■ **Work required**: Copy the text of each record below line for line, keeping every character as it appears. Leave the picture markers out of your answer.
□ □ □ □
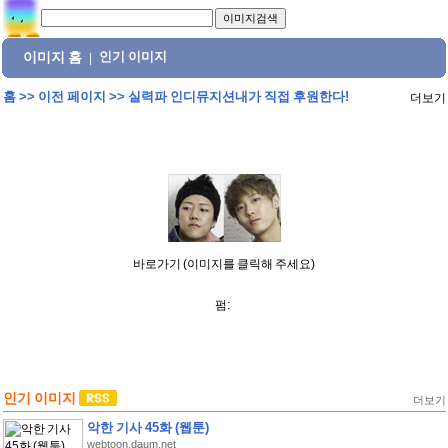
이미지 홈
인기 이미지
|
홈
>>
이전 페이지
>>
실력파 인디뮤지션내가 직접 후원한다!
더보기
바로가기 (이미지를 클릭해 주세요)
펌:
인기 이미지
더보기
악한 기사 45화 (웹툰)
webtoon.daum.net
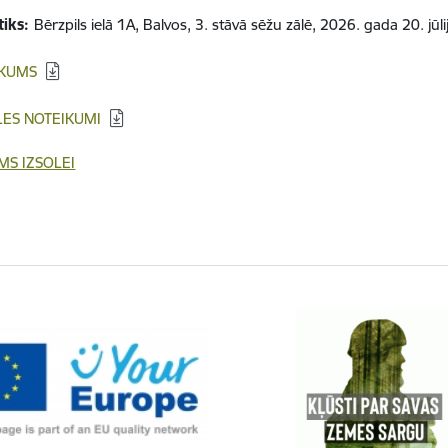
tiks:
Bērzpils ielā 1A, Balvos, 3. stāvā sēžu zālē, 2026. gada 20. jūli
IKUMS
LES NOTEIKUMI
MS IZSOLEI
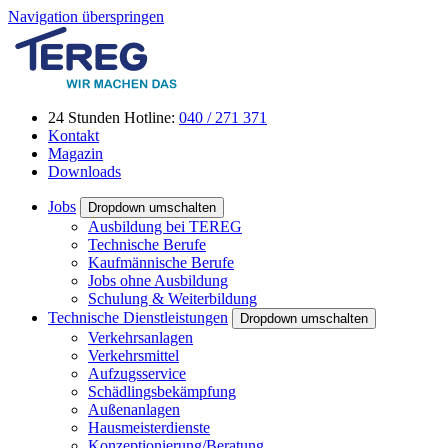
Navigation überspringen
24 Stunden Hotline:
040 / 271 371
Kontakt
Magazin
Downloads
Jobs
Dropdown umschalten
Ausbildung bei TEREG
Technische Berufe
Kaufmännische Berufe
Jobs ohne Ausbildung
Schulung & Weiterbildung
Technische Dienstleistungen
Dropdown umschalten
Verkehrsanlagen
Verkehrsmittel
Aufzugsservice
Schädlingsbekämpfung
Außenanlagen
Hausmeisterdienste
Konzeptionierung/Beratung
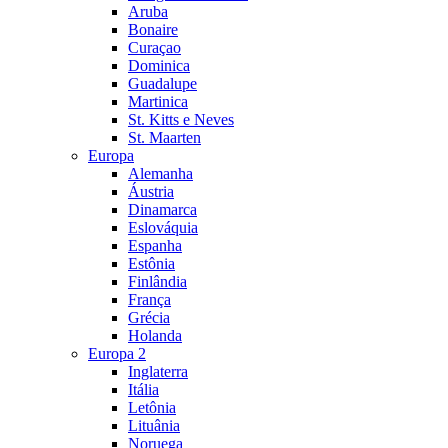
Aruba
Bonaire
Curaçao
Dominica
Guadalupe
Martinica
St. Kitts e Neves
St. Maarten
Europa
Alemanha
Áustria
Dinamarca
Eslováquia
Espanha
Estônia
Finlândia
França
Grécia
Holanda
Europa 2
Inglaterra
Itália
Letônia
Lituânia
Noruega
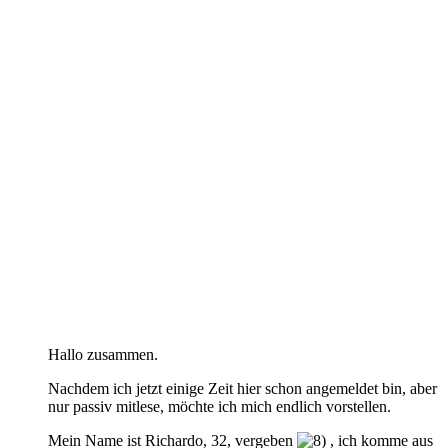
Hallo zusammen.
Nachdem ich jetzt einige Zeit hier schon angemeldet bin, aber
nur passiv mitlese, möchte ich mich endlich vorstellen.
Mein Name ist Richardo, 32, vergeben
, ich komme aus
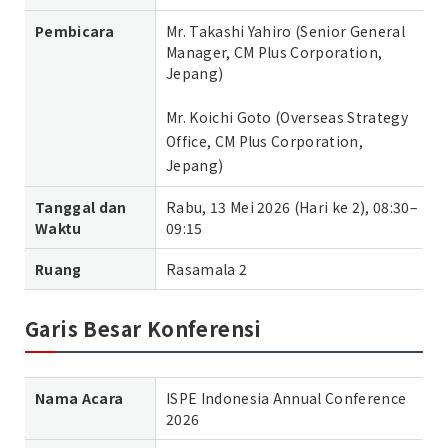
Pembicara
Mr. Takashi Yahiro (Senior General
Manager, CM Plus Corporation,
Jepang)
Mr. Koichi Goto (Overseas Strategy
Office, CM Plus Corporation,
Jepang)
Tanggal dan
Rabu, 13 Mei 2026 (Hari ke 2), 08:30–
Waktu
09:15
Ruang
Rasamala 2
Garis Besar Konferensi
Nama Acara
ISPE Indonesia Annual Conference
2026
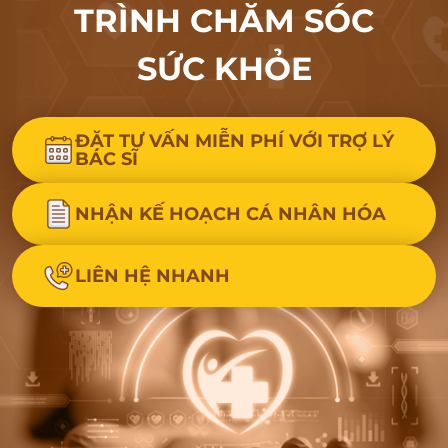
TRÌNH CHĂM SÓC
SỨC KHỎE
ĐẶT TƯ VẤN MIỄN PHÍ VỚI TRỢ LÝ
BÁC SĨ
NHẬN KẾ HOẠCH CÁ NHÂN HÓA
LIÊN HỆ NHANH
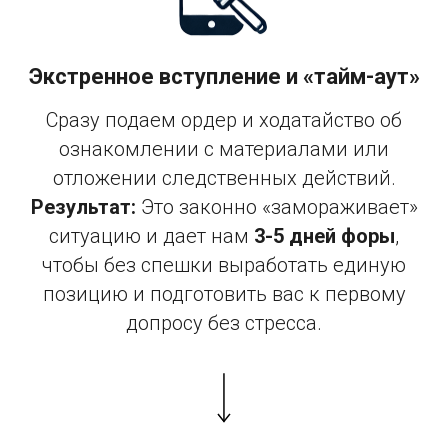
Экстренное вступление и «тайм-аут»
Сразу подаем ордер и ходатайство об
ознакомлении с материалами или
отложении следственных действий.
Результат:
Это законно «замораживает»
ситуацию и дает нам
3-5 дней форы
,
чтобы без спешки выработать единую
позицию и подготовить вас к первому
допросу без стресса.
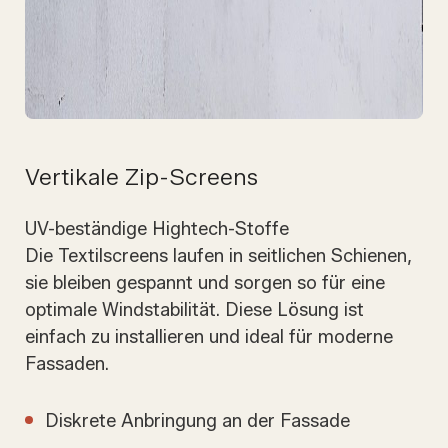
Vertikale Zip-Screens
UV-beständige Hightech-Stoffe
Die Textilscreens laufen in seitlichen Schienen,
sie bleiben gespannt und sorgen so für eine
optimale Windstabilität. Diese Lösung ist
einfach zu installieren und ideal für moderne
Fassaden.
Diskrete Anbringung an der Fassade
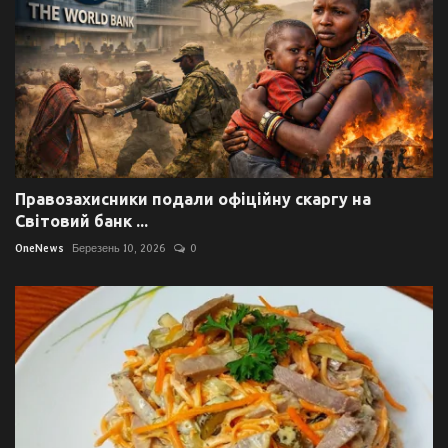
Правозахисники подали офіційну скаргу на
Світовий банк ...
OneNews
Березень 10, 2026
0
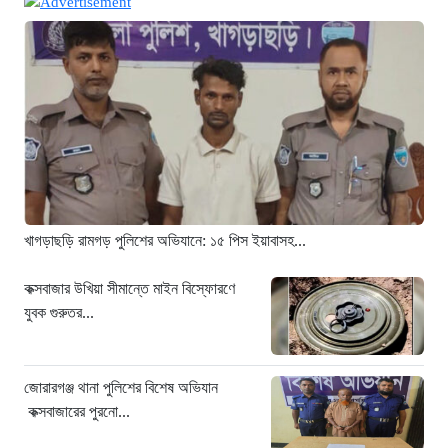
খুনির দোসর ও ফ্যাসিবাদের সহযোগী’,
সাকিবকে নিয়ে বিস্ফোরক আসিফ আকবর
২১ ঘণ্টা আগে
“ইলিয়াস আলীকে অপহরণ-হত্যা মামলা:
সাইফুর রহমান গ্রেপ্তার হচ্ছেন”
২১ ঘণ্টা আগে
খাগড়াছড়ি রামগড় পুলিশের অভিযানে: ১৫
পিস ইয়াবাসহ যুবক গ্রেপ্তার
২১ ঘণ্টা আগে
খাগড়াছড়ি রামগড় পুলিশের অভিযানে: ১৫ পিস ইয়াবাসহ...
কক্সবাজার উখিয়া সীমান্তে মাইন বিস্ফোরণে
যুবক গুরুতর আহত
কক্সবাজার উখিয়া সীমান্তে মাইন বিস্ফোরণে
যুবক গুরুতর...
২১ ঘণ্টা আগে
জোরারগঞ্জ থানা পুলিশের বিশেষ অভিযান
কক্সবাজারের পুরনো মাদক কারবারি গ্রেফতার
জোরারগঞ্জ থানা পুলিশের বিশেষ অভিযান
২১ ঘণ্টা আগে
কক্সবাজারের পুরনো...
ঢাকা চট্টগ্রাম মহাসড়ক স্টার লাইন বাসের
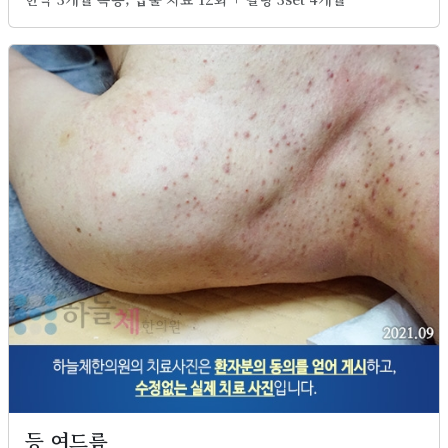
등 여드름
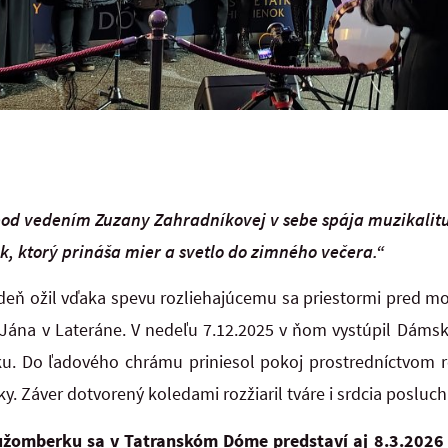
od vedením Zuzany Zahradníkovej v sebe spája muzikalit
ok, ktorý prináša mier a svetlo do zimného večera.“
ždeň ožil vďaka spevu rozliehajúcemu sa priestormi pred 
 Jána v Lateráne. V nedeľu 7.12.2025 v ňom vystúpil Dáms
. Do ľadového chrámu priniesol pokoj prostredníctvom re
ky. Záver dotvorený koledami rozžiaril tváre i srdcia posluch
žomberku sa v Tatranskóm Dóme predstaví aj 8.3.2026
□ □ □ □
■ **Answer to this task**:
이미지 홈
인기 이미지
|
홈
>>
이전 페이지
>>
실력파 인디뮤지션내가 직접 후원한다!
더보기
바로가기 (이미지를 클릭해 주세요)
펌:
인기 이미지
더보기
악한 기사 45화 (웹툰)
webtoon.daum.net
tiks:
Bērzpils ielā 1A, Balvos, 3. stāvā sēžu zālē, 2026. gada 20. jūli
IKUMS
LES NOTEIKUMI
MS IZSOLEI
Navigation überspringen
24 Stunden Hotline:
040 / 271 371
Kontakt
Magazin
Downloads
Jobs
Dropdown umschalten
Ausbildung bei TEREG
Technische Berufe
Kaufmännische Berufe
Jobs ohne Ausbildung
Schulung & Weiterbildung
Technische Dienstleistungen
Dropdown umschalten
Verkehrsanlagen
Verkehrsmittel
Aufzugsservice
Schädlingsbekämpfung
Außenanlagen
Hausmeisterdienste
Konzeptionierung/Beratung
Aruba
Bonaire
Curaçao
Dominica
Guadalupe
Martinica
St. Kitts e Neves
St. Maarten
Europa
Alemanha
Áustria
Dinamarca
Eslováquia
Espanha
Estônia
Finlândia
França
Grécia
Holanda
Europa 2
Inglaterra
Itália
Letônia
Lituânia
Noruega
Hallo zusammen.
Nachdem ich jetzt einige Zeit hier schon angemeldet bin, aber
nur passiv mitlese, möchte ich mich endlich vorstellen.
Mein Name ist Richardo, 32, vergeben
, ich komme aus
Pembicara
Mr. Takashi Yahiro (Senior General
Manager, CM Plus Corporation,
Jepang)
Mr. Koichi Goto (Overseas Strategy
Office, CM Plus Corporation,
Jepang)
Tanggal dan
Rabu, 13 Mei 2026 (Hari ke 2), 08:30–
Waktu
09:15
Ruang
Rasamala 2
Garis Besar Konferensi
Nama Acara
ISPE Indonesia Annual Conference
2026
TRÌNH CHĂM SÓC
SỨC KHỎE
ĐẶT TƯ VẤN MIỄN PHÍ VỚI TRỢ LÝ
BÁC SĨ
NHẬN KẾ HOẠCH CÁ NHÂN HÓA
LIÊN HỆ NHANH
Экстренное вступление и «тайм-аут»
Сразу подаем ордер и ходатайство об
ознакомлении с материалами или
отложении следственных действий.
Результат:
Это законно «замораживает»
ситуацию и дает нам
3-5 дней форы
,
чтобы без спешки выработать единую
позицию и подготовить вас к первому
допросу без стресса.
Vertikale Zip-Screens
UV-beständige Hightech-Stoffe
Die Textilscreens laufen in seitlichen Schienen,
sie bleiben gespannt und sorgen so für eine
optimale Windstabilität. Diese Lösung ist
einfach zu installieren und ideal für moderne
Fassaden.
Diskrete Anbringung an der Fassade
Правозахисники подали офіційну скаргу на
Світовий банк ...
OneNews
Березень 10, 2026
0
খুনির দোসর ও ফ্যাসিবাদের সহযোগী’,
সাকিবকে নিয়ে বিস্ফোরক আসিফ আকবর
২১ ঘণ্টা আগে
“ইলিয়াস আলীকে অপহরণ-হত্যা মামলা:
সাইফুর রহমান গ্রেপ্তার হচ্ছেন”
২১ ঘণ্টা আগে
খাগড়াছড়ি রামগড় পুলিশের অভিযানে: ১৫
পিস ইয়াবাসহ যুবক গ্রেপ্তার
২১ ঘণ্টা আগে
খাগড়াছড়ি রামগড় পুলিশের অভিযানে: ১৫ পিস ইয়াবাসহ...
কক্সবাজার উখিয়া সীমান্তে মাইন বিস্ফোরণে
যুবক গুরুতর আহত
কক্সবাজার উখিয়া সীমান্তে মাইন বিস্ফোরণে
যুবক গুরুতর...
২১ ঘণ্টা আগে
জোরারগঞ্জ থানা পুলিশের বিশেষ অভিযান
কক্সবাজারের পুরনো মাদক কারবারি গ্রেফতার
জোরারগঞ্জ থানা পুলিশের বিশেষ অভিযান
২১ ঘণ্টা আগে
কক্সবাজারের পুরনো...
ঢাকা চট্টগ্রাম মহাসড়ক স্টার লাইন বাসের
등 여드름
od vedením Zuzany Zahradníkovej v sebe spája muzikalit
ok, ktorý prináša mier a svetlo do zimného večera.“
ždeň ožil vďaka spevu rozliehajúcemu sa priestormi pred 
 Jána v Lateráne. V nedeľu 7.12.2025 v ňom vystúpil Dáms
. Do ľadového chrámu priniesol pokoj prostredníctvom re
ky. Záver dotvorený koledami rozžiaril tváre i srdcia posluch
žomberku sa v Tatranskóm Dóme predstaví aj 8.3.2026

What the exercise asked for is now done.